Teríamos sim, pessoas de várias faixas etárias nas mesmas classes, trocando ideias e experiências. Sobre o que gostam. Simples assim.
Bom. Fiquei imaginando a Escola Real que eu gostaria de ter conhecido. Uma escola que não me medisse pelas dezenas de 10 e 9,5 que tirei a vida toda, tentando ser alguém aceito e importante. Um lugar que me desse espaço para ser aceita como eu já era, e então eu poderia passar para a próxima fase - a que importa - que me revelasse, mostrasse do que gosto, sobre o que quero saber mais. Isso me economizaria anos e anos estudando coisas que nem me lembro, mas sabia tudo e tirei 10. E anos e anos de trabalho de autoconhecimento décadas depois. E faculdades e carreiras que não me trouxeram o que eu buscava realmente. E muitos outros equívocos mais sérios ao longo da minha caminhada.

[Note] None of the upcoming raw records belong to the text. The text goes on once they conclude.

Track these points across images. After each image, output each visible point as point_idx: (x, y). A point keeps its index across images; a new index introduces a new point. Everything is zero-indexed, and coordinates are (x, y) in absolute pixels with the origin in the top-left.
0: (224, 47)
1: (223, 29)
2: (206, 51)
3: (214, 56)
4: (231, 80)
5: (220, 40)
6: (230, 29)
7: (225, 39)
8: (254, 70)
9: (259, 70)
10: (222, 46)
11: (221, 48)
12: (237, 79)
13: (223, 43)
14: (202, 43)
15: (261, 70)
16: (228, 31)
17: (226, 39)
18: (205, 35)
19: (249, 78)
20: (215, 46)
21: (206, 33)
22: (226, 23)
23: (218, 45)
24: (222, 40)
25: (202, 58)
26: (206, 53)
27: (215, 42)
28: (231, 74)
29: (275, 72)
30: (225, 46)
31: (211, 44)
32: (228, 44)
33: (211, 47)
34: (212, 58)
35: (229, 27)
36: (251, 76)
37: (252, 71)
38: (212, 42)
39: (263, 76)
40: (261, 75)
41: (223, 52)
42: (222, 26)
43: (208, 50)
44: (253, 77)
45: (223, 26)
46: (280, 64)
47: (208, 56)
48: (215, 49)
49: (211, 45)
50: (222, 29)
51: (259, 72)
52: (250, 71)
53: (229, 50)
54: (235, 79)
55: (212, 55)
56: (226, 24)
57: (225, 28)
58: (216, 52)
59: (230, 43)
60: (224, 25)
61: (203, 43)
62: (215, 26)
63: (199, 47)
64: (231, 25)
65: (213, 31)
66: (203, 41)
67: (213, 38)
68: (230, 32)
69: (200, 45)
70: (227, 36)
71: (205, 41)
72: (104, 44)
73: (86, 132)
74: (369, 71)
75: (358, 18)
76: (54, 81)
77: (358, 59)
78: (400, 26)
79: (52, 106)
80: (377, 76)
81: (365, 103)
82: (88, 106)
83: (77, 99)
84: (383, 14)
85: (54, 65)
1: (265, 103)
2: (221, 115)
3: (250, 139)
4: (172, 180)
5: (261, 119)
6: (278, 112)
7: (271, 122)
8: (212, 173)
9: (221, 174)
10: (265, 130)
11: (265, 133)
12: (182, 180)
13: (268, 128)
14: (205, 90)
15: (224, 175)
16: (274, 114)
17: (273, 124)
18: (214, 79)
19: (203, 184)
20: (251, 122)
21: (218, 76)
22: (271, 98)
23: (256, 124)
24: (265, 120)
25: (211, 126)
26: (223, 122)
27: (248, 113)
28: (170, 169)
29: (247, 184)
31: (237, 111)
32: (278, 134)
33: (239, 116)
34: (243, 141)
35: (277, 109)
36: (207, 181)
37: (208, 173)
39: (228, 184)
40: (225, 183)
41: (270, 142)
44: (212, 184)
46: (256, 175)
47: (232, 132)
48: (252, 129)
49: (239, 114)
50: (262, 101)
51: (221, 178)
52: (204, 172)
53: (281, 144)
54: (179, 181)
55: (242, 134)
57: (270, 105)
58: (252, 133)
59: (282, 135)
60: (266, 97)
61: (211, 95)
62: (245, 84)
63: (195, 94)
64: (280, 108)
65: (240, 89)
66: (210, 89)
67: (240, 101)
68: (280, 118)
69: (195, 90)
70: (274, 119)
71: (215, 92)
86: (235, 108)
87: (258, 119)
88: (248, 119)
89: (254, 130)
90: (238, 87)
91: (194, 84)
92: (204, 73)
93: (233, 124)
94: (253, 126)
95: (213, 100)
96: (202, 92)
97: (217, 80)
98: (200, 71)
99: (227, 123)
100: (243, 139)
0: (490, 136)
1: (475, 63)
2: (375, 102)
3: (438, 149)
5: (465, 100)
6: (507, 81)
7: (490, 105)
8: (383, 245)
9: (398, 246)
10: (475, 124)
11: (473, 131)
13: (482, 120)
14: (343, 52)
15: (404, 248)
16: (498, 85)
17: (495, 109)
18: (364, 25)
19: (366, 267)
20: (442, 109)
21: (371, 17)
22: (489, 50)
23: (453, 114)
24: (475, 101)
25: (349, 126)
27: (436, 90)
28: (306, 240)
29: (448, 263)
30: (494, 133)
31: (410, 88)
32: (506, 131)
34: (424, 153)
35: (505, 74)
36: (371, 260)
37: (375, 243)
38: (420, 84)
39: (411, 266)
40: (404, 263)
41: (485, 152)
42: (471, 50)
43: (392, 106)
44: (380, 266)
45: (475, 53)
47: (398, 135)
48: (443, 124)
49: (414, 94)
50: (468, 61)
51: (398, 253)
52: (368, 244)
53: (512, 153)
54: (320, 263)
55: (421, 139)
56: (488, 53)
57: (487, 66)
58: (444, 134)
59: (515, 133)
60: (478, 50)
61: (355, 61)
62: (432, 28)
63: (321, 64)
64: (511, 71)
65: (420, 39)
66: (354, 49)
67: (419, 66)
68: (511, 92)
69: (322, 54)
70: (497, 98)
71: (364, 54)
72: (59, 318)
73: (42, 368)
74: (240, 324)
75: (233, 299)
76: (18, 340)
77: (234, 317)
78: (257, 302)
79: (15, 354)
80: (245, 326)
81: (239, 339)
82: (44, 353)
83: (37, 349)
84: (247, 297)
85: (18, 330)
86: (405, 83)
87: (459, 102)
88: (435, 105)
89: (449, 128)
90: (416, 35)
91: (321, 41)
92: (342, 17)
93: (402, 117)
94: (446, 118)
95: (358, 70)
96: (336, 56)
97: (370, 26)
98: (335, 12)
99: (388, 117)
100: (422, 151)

Mas para isso, teríamos que jogar fora toda a tralha que não funciona. Sem dó nem remorso. Aceitar que o que temos já fez o que pôde pela humanidade, e agora é obsoleto e inadequado. Fazer o que o ser humano existe para fazer e é sua melhor habilidade: juntar mentes e corações com vontade e liberdade, e criar o novo. Sempre. E nunca mais estagnar. Acabar de vez com esta história de remexer o resto da comida velha do almoço, colocar novo tempero e servir como novidade no jantar.
Hoje, a Instituição Educacional está falindo... quase ninguém almeja ser professor. Na época dos meus avós era uma profissão altamente respeitada e desejada. Mas naquela época era o que atendia, e funcionava. Hoje, quem quer ser um daqueles caras que diz e cobra o que ninguém quase quer saber? Ou ser uma daquelas professoras esforçadas sem reconhecimento merecido, lutando através do Sistema para fazer a diferença?
Tenho certeza de que muitos na Escola Real se revelariam professores se os vissem como pessoas que sabem passar sua paixão para o outro, sedento da mesma sede. Instigante, emocionante.
Desafio, todos queremos. Nós não queremos é tortura ou demagogia. Nossa escola hoje não é reveladora. Mas acolhe seres humanos sedentos por se revelar. Xeque-mate.
Mas a Roda não pára. É só questão de tempo para tudo ruir e renascer. Simples assim.